Find answers, ask questions, and share your expertise

How to insert individual rows into hive based on subqueries

avatar
Super Collaborator

I am trying to accomplish something like this:

insert into table daily_counts

values

(

select count(*) from table_a,

select count(*) from table_b

)

...etc.

I know the syntax works for known values. How can I enter the result of a sub-query?

I currently accomplish this in java via jdbc, by running all the queries individually, and then parsing together the final insert statement.

But it MUST be possible with HiveQL, right?

1 ACCEPTED SOLUTION

avatar

Hi @Zack Riesland. Here's how I normally do this. It's not specifically a subquery but accomplishes what you're looking for.

insert into table daily_counts
select count(*), 'table_a' from table_a
   UNION 
select count(*), 'table_b' from table_b
   UNION
select count(*), 'table_c' from table_c
...
;

View solution in original post

4 REPLIES 4

avatar

Hi @Zack Riesland. Here's how I normally do this. It's not specifically a subquery but accomplishes what you're looking for.

insert into table daily_counts
select count(*), 'table_a' from table_a
   UNION 
select count(*), 'table_b' from table_b
   UNION
select count(*), 'table_c' from table_c
...
;

avatar

Edited the post to fix syntax error. Now it runs just fine. 😉

avatar
Super Collaborator

Thanks, @bpreachuk

Interestingly, I think we found a major Hive bug.

When I run a query like the one above, it appears to enter an infinite loop.

I even pared my data set down to 3 columns - counting 3 tables.

And it appears to spawn MR jobs indefinitely.

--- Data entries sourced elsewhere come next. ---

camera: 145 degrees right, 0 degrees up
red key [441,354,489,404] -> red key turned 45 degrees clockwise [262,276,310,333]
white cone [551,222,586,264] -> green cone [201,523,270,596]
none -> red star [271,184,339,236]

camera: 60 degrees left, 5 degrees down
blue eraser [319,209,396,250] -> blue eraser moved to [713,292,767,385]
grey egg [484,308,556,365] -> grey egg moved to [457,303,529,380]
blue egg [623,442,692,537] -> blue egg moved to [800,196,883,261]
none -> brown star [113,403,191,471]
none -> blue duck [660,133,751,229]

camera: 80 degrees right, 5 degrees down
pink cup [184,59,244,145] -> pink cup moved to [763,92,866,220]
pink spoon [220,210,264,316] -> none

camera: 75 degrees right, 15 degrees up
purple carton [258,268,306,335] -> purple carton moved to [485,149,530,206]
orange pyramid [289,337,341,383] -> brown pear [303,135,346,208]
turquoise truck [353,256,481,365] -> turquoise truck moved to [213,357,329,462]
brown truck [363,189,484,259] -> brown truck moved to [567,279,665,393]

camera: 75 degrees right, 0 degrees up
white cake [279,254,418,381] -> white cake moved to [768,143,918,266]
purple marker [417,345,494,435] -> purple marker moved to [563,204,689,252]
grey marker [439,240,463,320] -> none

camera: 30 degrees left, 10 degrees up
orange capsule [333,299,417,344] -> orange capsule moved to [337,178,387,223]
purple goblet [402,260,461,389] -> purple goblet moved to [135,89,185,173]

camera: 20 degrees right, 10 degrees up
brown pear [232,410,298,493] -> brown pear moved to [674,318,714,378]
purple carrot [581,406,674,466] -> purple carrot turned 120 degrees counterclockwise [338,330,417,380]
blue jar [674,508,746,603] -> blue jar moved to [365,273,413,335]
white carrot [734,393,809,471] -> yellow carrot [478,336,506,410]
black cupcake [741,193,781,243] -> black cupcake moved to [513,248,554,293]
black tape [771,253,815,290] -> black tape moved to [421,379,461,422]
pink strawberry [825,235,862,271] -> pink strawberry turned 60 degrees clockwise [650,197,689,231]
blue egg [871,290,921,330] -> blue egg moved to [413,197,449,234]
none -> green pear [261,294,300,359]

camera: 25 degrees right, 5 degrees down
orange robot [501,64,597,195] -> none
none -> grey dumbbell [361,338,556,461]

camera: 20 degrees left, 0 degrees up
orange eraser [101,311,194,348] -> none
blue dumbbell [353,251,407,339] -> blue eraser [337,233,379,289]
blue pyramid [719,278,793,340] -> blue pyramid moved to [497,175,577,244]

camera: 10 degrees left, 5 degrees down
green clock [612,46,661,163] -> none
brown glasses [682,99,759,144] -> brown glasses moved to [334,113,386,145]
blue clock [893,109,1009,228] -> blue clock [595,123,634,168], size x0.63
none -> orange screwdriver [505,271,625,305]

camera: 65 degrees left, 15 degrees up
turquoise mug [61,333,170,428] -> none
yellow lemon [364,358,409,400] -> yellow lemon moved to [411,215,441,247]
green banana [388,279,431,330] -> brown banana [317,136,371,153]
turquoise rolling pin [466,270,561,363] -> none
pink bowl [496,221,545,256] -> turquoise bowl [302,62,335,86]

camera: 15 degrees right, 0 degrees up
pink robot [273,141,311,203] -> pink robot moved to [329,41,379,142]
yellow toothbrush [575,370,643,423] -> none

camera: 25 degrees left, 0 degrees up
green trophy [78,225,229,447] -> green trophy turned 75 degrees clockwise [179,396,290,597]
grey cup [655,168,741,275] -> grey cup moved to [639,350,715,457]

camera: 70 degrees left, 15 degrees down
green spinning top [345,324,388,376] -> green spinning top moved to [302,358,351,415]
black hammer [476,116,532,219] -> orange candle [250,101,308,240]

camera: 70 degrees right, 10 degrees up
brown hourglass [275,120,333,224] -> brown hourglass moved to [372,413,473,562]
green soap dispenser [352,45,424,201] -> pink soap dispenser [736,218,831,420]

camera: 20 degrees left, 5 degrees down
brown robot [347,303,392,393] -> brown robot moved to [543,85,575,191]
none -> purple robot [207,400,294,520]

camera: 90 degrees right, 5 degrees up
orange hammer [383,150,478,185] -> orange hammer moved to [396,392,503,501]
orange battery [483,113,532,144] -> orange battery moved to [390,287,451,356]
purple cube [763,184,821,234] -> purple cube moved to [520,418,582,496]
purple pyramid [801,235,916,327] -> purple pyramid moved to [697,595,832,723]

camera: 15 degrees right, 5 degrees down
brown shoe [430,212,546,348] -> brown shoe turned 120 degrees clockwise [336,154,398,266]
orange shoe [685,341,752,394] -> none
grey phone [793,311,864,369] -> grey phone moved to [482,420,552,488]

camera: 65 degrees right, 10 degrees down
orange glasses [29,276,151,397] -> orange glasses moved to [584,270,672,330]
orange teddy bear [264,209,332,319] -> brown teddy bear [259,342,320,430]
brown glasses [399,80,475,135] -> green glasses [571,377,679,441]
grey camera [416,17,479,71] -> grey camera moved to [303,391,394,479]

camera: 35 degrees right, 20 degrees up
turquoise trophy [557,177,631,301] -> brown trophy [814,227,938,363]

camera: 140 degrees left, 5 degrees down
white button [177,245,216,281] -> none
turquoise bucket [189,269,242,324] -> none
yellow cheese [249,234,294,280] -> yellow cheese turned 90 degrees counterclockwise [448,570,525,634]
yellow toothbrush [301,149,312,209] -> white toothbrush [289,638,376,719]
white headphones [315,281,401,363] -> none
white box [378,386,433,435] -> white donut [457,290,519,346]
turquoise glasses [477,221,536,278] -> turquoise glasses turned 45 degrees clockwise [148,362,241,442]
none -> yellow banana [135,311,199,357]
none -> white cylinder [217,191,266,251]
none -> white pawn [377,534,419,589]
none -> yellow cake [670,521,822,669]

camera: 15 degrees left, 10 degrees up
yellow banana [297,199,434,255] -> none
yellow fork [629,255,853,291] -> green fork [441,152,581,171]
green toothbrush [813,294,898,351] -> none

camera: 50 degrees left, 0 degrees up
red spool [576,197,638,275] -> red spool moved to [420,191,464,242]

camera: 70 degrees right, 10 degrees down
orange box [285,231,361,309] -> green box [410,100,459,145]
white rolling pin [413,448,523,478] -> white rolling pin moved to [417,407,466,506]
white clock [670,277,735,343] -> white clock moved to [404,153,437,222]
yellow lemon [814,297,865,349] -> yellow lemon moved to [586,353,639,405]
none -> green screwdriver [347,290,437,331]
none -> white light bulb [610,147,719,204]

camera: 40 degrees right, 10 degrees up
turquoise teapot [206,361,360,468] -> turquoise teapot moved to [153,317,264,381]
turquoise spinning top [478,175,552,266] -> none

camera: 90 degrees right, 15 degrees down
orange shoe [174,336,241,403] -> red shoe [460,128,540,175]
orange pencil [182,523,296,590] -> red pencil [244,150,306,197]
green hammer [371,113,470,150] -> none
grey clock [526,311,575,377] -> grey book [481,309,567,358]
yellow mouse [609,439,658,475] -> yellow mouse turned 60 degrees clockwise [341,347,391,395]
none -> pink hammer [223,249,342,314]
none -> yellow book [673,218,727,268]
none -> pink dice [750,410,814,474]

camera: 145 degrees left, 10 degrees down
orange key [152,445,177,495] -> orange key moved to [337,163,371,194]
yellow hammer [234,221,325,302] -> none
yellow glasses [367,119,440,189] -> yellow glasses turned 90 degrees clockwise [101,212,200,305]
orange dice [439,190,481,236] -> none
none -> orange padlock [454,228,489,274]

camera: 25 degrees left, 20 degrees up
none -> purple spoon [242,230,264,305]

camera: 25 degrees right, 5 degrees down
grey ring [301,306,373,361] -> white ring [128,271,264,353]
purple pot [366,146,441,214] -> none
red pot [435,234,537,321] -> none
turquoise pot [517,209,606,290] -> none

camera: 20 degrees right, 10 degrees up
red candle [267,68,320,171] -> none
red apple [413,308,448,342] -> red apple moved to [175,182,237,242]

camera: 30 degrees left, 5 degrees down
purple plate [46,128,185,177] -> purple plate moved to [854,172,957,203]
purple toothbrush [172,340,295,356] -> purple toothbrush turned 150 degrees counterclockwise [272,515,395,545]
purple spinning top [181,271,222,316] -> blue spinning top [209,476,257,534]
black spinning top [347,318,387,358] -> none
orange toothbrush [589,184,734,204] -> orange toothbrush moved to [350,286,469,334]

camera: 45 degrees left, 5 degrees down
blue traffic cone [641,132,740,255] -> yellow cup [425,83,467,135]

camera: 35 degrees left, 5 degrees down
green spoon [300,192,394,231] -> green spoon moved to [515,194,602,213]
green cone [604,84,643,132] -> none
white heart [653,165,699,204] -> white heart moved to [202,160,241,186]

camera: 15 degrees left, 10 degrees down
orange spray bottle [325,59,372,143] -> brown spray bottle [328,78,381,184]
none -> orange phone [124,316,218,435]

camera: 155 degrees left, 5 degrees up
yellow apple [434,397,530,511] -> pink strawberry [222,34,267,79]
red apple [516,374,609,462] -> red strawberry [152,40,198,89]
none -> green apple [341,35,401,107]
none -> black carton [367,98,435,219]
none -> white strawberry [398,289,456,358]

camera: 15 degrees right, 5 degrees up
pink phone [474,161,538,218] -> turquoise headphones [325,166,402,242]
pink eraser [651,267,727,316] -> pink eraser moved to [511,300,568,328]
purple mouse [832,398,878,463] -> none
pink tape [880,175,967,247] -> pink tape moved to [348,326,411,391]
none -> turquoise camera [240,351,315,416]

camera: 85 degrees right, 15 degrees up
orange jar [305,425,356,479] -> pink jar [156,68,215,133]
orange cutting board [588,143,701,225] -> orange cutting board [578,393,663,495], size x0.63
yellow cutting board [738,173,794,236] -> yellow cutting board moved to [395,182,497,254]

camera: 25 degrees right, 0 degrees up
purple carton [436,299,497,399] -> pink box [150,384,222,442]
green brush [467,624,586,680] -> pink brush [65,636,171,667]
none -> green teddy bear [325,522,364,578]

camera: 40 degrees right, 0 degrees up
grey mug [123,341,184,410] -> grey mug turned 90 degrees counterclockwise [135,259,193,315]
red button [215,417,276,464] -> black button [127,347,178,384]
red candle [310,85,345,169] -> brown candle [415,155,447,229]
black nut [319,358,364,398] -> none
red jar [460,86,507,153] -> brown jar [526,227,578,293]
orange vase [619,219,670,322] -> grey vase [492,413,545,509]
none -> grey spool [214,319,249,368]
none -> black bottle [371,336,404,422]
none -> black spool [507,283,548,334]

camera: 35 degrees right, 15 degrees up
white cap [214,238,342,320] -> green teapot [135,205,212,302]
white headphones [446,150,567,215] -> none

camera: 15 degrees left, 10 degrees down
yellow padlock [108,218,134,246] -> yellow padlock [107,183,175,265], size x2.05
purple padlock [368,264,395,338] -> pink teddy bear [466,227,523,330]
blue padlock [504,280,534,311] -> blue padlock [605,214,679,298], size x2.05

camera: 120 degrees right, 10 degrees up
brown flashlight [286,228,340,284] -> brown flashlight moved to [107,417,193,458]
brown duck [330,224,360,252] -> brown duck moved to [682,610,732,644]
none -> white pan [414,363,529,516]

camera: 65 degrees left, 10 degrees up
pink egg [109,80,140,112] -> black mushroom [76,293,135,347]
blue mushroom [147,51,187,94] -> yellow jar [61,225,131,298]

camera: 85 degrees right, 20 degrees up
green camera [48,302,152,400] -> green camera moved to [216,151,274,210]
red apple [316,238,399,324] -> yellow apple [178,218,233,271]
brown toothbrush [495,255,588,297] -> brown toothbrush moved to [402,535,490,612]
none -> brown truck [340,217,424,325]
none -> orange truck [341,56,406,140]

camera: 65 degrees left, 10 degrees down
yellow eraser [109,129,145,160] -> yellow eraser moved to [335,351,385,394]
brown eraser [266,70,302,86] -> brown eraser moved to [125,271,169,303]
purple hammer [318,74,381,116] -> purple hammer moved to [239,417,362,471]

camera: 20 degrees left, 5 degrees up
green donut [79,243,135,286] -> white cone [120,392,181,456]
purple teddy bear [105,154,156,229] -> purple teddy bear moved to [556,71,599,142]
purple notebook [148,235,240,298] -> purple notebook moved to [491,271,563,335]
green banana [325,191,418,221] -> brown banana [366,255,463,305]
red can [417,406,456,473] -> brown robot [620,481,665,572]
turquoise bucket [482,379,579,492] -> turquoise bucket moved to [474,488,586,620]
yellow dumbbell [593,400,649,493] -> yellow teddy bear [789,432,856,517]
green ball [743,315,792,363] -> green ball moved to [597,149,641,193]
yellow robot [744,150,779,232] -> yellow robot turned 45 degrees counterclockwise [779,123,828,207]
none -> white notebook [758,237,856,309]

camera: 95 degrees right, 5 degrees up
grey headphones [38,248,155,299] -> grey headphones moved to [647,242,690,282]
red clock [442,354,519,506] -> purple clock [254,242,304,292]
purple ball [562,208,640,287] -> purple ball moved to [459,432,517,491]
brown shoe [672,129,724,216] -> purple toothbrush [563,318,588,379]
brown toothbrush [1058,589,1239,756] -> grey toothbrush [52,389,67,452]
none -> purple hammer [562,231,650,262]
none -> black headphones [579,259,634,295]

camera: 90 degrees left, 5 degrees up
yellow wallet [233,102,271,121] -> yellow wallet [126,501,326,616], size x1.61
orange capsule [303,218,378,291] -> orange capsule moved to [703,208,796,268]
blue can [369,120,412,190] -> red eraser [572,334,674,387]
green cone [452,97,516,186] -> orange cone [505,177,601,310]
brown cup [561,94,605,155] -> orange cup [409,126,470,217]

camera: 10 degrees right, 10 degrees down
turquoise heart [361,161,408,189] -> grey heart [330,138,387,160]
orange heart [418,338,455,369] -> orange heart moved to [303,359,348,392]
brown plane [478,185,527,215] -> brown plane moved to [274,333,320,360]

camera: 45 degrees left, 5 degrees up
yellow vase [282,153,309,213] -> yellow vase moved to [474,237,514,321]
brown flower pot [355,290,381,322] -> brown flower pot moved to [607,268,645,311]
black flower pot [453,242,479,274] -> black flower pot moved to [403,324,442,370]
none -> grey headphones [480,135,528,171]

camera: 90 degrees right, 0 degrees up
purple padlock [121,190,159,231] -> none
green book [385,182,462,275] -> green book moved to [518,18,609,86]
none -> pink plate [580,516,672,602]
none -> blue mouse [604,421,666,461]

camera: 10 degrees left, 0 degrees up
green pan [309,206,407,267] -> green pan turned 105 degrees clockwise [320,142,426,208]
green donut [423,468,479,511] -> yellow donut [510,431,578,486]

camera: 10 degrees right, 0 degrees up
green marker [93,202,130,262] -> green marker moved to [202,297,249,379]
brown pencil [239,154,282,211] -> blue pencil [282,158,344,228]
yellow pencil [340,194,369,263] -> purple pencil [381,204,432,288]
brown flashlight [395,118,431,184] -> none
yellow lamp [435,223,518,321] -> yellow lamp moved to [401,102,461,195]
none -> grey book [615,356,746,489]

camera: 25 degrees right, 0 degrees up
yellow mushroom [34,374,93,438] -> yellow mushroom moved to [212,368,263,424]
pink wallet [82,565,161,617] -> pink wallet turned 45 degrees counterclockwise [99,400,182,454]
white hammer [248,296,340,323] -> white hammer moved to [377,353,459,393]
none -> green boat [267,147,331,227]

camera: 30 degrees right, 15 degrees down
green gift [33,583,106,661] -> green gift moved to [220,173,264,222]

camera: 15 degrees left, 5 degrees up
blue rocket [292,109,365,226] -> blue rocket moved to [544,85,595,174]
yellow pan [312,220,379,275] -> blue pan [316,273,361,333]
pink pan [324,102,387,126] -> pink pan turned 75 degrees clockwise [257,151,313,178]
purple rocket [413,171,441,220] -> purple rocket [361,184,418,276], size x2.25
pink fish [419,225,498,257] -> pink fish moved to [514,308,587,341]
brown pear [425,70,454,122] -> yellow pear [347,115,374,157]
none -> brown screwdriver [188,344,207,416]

I worked around it. But someone should look at the UNION operation.

Happy Friday!

avatar

Yikes! Have never seen that happen before, but I certainly have no reason to doubt you. Does it happen with hive.execution.engine=tez? If you could grab & sanitize your query/config details & post that as a Hive bug in Jira it would be greatly appreciated... we don't want that problem to bite anyone else.